- Job -
Set every line of the listing down again, keeping it identical.

- Input records -
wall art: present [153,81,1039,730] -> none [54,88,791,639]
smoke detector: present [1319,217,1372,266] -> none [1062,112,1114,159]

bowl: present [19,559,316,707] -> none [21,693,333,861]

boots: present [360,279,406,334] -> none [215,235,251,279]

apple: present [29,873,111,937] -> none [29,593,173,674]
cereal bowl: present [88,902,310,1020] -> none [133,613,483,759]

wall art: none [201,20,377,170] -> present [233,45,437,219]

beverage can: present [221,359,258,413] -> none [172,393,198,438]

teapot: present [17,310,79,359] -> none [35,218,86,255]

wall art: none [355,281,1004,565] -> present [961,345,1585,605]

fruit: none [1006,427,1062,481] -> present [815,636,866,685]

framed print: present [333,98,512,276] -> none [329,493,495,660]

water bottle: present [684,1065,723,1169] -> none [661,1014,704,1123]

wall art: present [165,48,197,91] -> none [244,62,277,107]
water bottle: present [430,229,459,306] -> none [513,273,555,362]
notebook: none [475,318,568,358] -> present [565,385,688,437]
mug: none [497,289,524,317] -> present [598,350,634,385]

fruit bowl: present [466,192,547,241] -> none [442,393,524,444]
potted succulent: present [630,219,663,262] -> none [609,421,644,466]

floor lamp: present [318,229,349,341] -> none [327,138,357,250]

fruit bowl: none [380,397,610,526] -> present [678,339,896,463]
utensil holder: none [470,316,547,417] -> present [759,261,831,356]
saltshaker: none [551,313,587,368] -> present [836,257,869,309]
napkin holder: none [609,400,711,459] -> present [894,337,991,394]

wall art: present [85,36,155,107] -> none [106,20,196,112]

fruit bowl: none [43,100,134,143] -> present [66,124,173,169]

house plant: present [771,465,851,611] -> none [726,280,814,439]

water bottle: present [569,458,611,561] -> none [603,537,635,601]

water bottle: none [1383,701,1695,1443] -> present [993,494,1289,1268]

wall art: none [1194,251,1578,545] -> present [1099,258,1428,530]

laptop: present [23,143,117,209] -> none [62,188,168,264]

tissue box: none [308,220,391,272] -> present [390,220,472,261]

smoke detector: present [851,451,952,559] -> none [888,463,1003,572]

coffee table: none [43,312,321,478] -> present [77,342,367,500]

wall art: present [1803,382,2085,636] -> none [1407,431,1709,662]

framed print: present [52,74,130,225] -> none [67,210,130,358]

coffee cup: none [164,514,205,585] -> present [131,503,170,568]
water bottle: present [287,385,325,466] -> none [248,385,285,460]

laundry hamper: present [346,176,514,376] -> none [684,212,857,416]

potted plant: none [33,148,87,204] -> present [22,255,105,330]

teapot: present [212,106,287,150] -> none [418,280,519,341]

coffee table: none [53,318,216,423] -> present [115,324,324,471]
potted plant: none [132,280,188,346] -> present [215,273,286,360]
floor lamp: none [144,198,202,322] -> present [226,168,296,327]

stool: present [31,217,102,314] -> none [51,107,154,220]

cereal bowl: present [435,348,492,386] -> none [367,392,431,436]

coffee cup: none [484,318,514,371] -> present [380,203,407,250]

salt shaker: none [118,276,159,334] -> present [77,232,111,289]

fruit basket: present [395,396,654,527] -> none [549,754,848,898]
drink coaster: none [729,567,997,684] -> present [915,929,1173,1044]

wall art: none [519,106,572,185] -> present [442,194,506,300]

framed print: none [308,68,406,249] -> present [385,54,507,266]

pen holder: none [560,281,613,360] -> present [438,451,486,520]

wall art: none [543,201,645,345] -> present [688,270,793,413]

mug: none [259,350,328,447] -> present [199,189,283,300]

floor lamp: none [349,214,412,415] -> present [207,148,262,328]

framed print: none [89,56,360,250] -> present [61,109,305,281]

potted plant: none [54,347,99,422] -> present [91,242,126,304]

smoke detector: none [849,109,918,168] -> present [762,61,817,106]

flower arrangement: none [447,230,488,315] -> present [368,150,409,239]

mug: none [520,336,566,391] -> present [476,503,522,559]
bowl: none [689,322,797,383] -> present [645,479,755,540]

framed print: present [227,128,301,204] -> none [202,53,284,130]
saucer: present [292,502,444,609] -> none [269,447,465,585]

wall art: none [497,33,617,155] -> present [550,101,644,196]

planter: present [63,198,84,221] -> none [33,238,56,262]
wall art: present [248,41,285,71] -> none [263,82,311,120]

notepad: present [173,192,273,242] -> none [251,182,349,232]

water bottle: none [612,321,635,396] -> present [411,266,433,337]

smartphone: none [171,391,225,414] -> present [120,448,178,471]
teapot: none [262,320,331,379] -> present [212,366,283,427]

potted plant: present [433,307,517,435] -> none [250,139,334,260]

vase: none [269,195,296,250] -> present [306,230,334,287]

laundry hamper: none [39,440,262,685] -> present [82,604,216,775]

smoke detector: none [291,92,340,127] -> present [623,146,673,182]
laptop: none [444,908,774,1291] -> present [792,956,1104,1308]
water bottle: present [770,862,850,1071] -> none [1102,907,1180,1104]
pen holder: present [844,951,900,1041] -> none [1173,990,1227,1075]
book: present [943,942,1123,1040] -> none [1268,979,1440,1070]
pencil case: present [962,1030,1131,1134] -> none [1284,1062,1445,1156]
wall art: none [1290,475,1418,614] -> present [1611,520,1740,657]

- Answer section -
wall art: present [153,81,1039,730] -> none [54,88,791,639]
smoke detector: present [1319,217,1372,266] -> none [1062,112,1114,159]

bowl: present [19,559,316,707] -> none [21,693,333,861]

boots: present [360,279,406,334] -> none [215,235,251,279]

apple: present [29,873,111,937] -> none [29,593,173,674]
cereal bowl: present [88,902,310,1020] -> none [133,613,483,759]

wall art: none [201,20,377,170] -> present [233,45,437,219]

beverage can: present [221,359,258,413] -> none [172,393,198,438]

teapot: present [17,310,79,359] -> none [35,218,86,255]

wall art: none [355,281,1004,565] -> present [961,345,1585,605]

fruit: none [1006,427,1062,481] -> present [815,636,866,685]

framed print: present [333,98,512,276] -> none [329,493,495,660]

water bottle: present [684,1065,723,1169] -> none [661,1014,704,1123]

wall art: present [165,48,197,91] -> none [244,62,277,107]
water bottle: present [430,229,459,306] -> none [513,273,555,362]
notebook: none [475,318,568,358] -> present [565,385,688,437]
mug: none [497,289,524,317] -> present [598,350,634,385]

fruit bowl: present [466,192,547,241] -> none [442,393,524,444]
potted succulent: present [630,219,663,262] -> none [609,421,644,466]

floor lamp: present [318,229,349,341] -> none [327,138,357,250]

fruit bowl: none [380,397,610,526] -> present [678,339,896,463]
utensil holder: none [470,316,547,417] -> present [759,261,831,356]
saltshaker: none [551,313,587,368] -> present [836,257,869,309]
napkin holder: none [609,400,711,459] -> present [894,337,991,394]

wall art: present [85,36,155,107] -> none [106,20,196,112]

fruit bowl: none [43,100,134,143] -> present [66,124,173,169]

house plant: present [771,465,851,611] -> none [726,280,814,439]

water bottle: present [569,458,611,561] -> none [603,537,635,601]

water bottle: none [1383,701,1695,1443] -> present [993,494,1289,1268]

wall art: none [1194,251,1578,545] -> present [1099,258,1428,530]

laptop: present [23,143,117,209] -> none [62,188,168,264]

tissue box: none [308,220,391,272] -> present [390,220,472,261]

smoke detector: present [851,451,952,559] -> none [888,463,1003,572]

coffee table: none [43,312,321,478] -> present [77,342,367,500]

wall art: present [1803,382,2085,636] -> none [1407,431,1709,662]

framed print: present [52,74,130,225] -> none [67,210,130,358]

coffee cup: none [164,514,205,585] -> present [131,503,170,568]
water bottle: present [287,385,325,466] -> none [248,385,285,460]

laundry hamper: present [346,176,514,376] -> none [684,212,857,416]

potted plant: none [33,148,87,204] -> present [22,255,105,330]

teapot: present [212,106,287,150] -> none [418,280,519,341]

coffee table: none [53,318,216,423] -> present [115,324,324,471]
potted plant: none [132,280,188,346] -> present [215,273,286,360]
floor lamp: none [144,198,202,322] -> present [226,168,296,327]

stool: present [31,217,102,314] -> none [51,107,154,220]

cereal bowl: present [435,348,492,386] -> none [367,392,431,436]

coffee cup: none [484,318,514,371] -> present [380,203,407,250]

salt shaker: none [118,276,159,334] -> present [77,232,111,289]

fruit basket: present [395,396,654,527] -> none [549,754,848,898]
drink coaster: none [729,567,997,684] -> present [915,929,1173,1044]

wall art: none [519,106,572,185] -> present [442,194,506,300]

framed print: none [308,68,406,249] -> present [385,54,507,266]

pen holder: none [560,281,613,360] -> present [438,451,486,520]

wall art: none [543,201,645,345] -> present [688,270,793,413]

mug: none [259,350,328,447] -> present [199,189,283,300]

floor lamp: none [349,214,412,415] -> present [207,148,262,328]

framed print: none [89,56,360,250] -> present [61,109,305,281]

potted plant: none [54,347,99,422] -> present [91,242,126,304]

smoke detector: none [849,109,918,168] -> present [762,61,817,106]

flower arrangement: none [447,230,488,315] -> present [368,150,409,239]

mug: none [520,336,566,391] -> present [476,503,522,559]
bowl: none [689,322,797,383] -> present [645,479,755,540]

framed print: present [227,128,301,204] -> none [202,53,284,130]
saucer: present [292,502,444,609] -> none [269,447,465,585]

wall art: none [497,33,617,155] -> present [550,101,644,196]

planter: present [63,198,84,221] -> none [33,238,56,262]
wall art: present [248,41,285,71] -> none [263,82,311,120]

notepad: present [173,192,273,242] -> none [251,182,349,232]

water bottle: none [612,321,635,396] -> present [411,266,433,337]

smartphone: none [171,391,225,414] -> present [120,448,178,471]
teapot: none [262,320,331,379] -> present [212,366,283,427]

potted plant: present [433,307,517,435] -> none [250,139,334,260]

vase: none [269,195,296,250] -> present [306,230,334,287]

laundry hamper: none [39,440,262,685] -> present [82,604,216,775]

smoke detector: none [291,92,340,127] -> present [623,146,673,182]
laptop: none [444,908,774,1291] -> present [792,956,1104,1308]
water bottle: present [770,862,850,1071] -> none [1102,907,1180,1104]
pen holder: present [844,951,900,1041] -> none [1173,990,1227,1075]
book: present [943,942,1123,1040] -> none [1268,979,1440,1070]
pencil case: present [962,1030,1131,1134] -> none [1284,1062,1445,1156]
wall art: none [1290,475,1418,614] -> present [1611,520,1740,657]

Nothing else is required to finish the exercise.